WHAT TO PRODUCE:
Reproduce the lines of the items verbatim, starting at the line containing "--echo-example 11h31 --quiet" and continuing through the end of the items. Omit the pictures from your answer.

[Extracted records]
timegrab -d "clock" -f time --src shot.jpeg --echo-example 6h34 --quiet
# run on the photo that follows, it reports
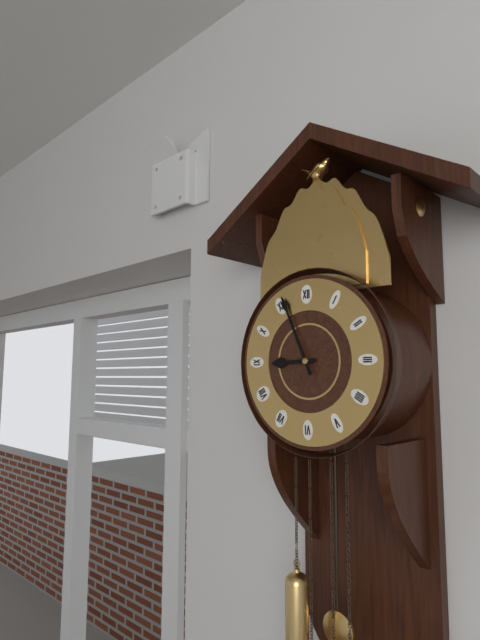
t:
8h56
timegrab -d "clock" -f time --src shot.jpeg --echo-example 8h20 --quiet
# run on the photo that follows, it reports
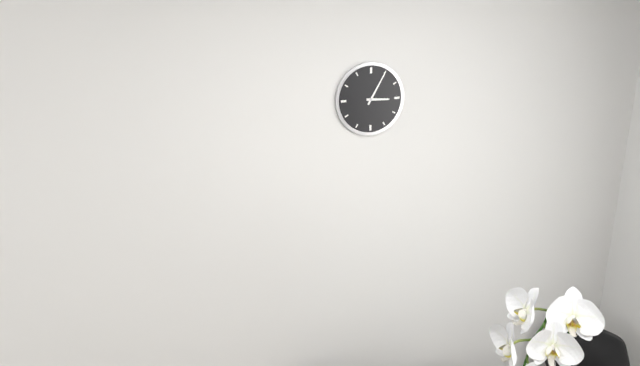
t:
3h05
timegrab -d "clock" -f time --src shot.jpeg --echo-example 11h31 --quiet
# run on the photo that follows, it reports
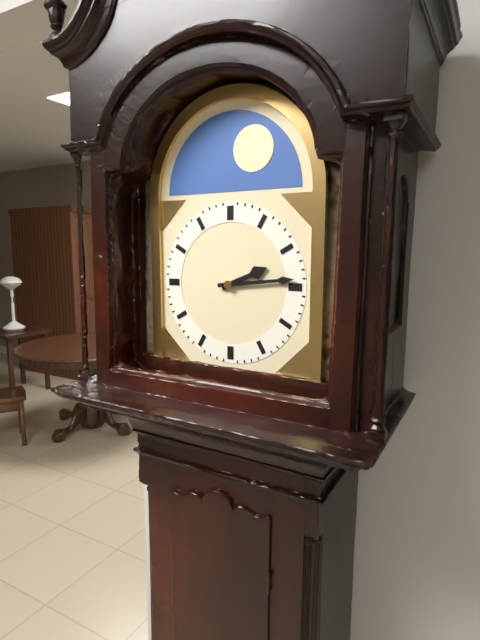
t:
2h14
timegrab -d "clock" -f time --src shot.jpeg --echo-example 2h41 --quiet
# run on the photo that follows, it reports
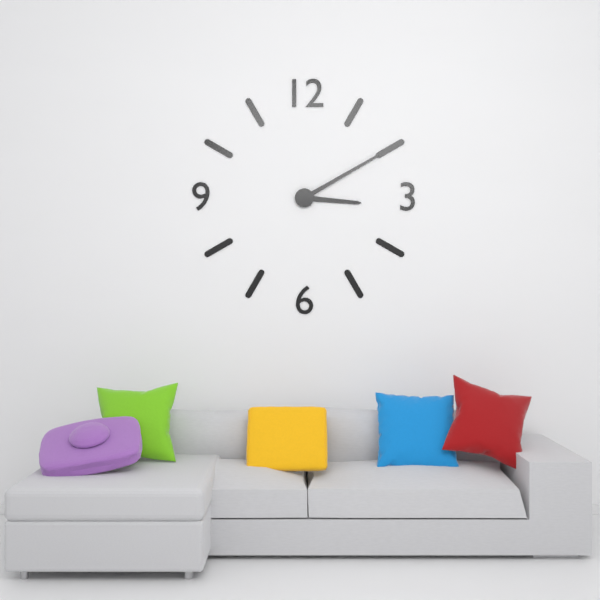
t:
3h10
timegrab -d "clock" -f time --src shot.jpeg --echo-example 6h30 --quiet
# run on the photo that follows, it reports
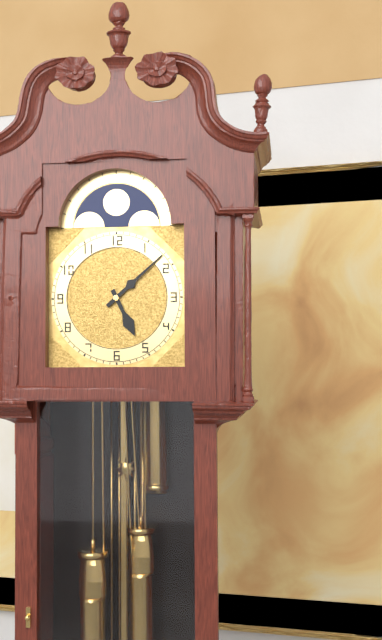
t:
5h08
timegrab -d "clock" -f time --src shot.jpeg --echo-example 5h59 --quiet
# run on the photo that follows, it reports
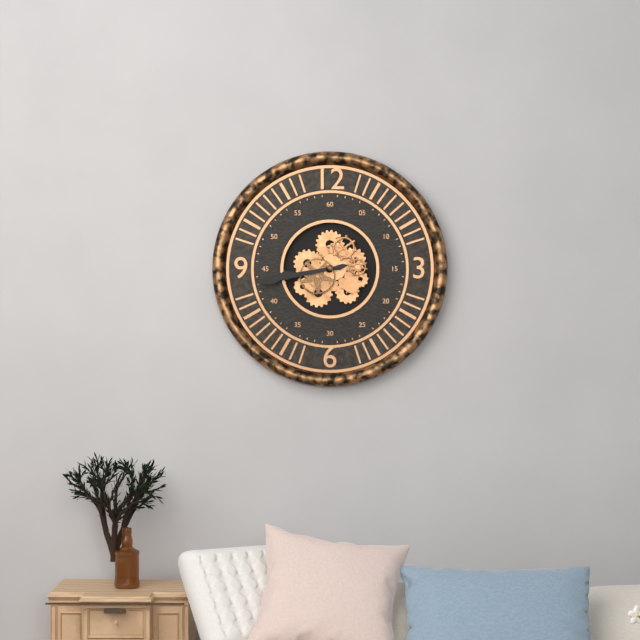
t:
8h43
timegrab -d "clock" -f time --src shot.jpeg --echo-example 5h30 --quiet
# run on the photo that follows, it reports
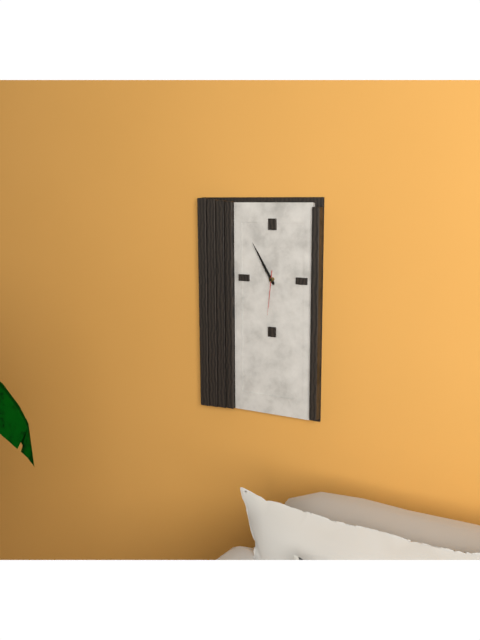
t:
10h55
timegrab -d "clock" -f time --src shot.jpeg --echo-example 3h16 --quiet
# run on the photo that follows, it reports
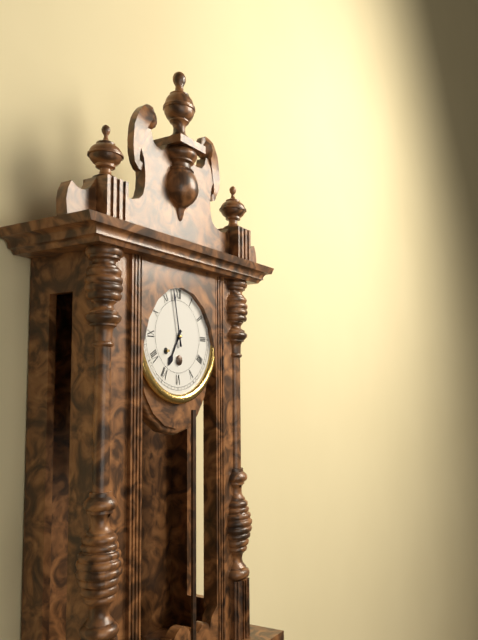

CORRECT ANSWER:
timegrab -d "clock" -f time --src shot.jpeg --echo-example 11h31 --quiet
# run on the photo that follows, it reports
t:
2h14
timegrab -d "clock" -f time --src shot.jpeg --echo-example 2h41 --quiet
# run on the photo that follows, it reports
t:
3h10
timegrab -d "clock" -f time --src shot.jpeg --echo-example 6h30 --quiet
# run on the photo that follows, it reports
t:
5h08
timegrab -d "clock" -f time --src shot.jpeg --echo-example 5h59 --quiet
# run on the photo that follows, it reports
t:
8h43
timegrab -d "clock" -f time --src shot.jpeg --echo-example 5h30 --quiet
# run on the photo that follows, it reports
t:
10h55
timegrab -d "clock" -f time --src shot.jpeg --echo-example 3h16 --quiet
# run on the photo that follows, it reports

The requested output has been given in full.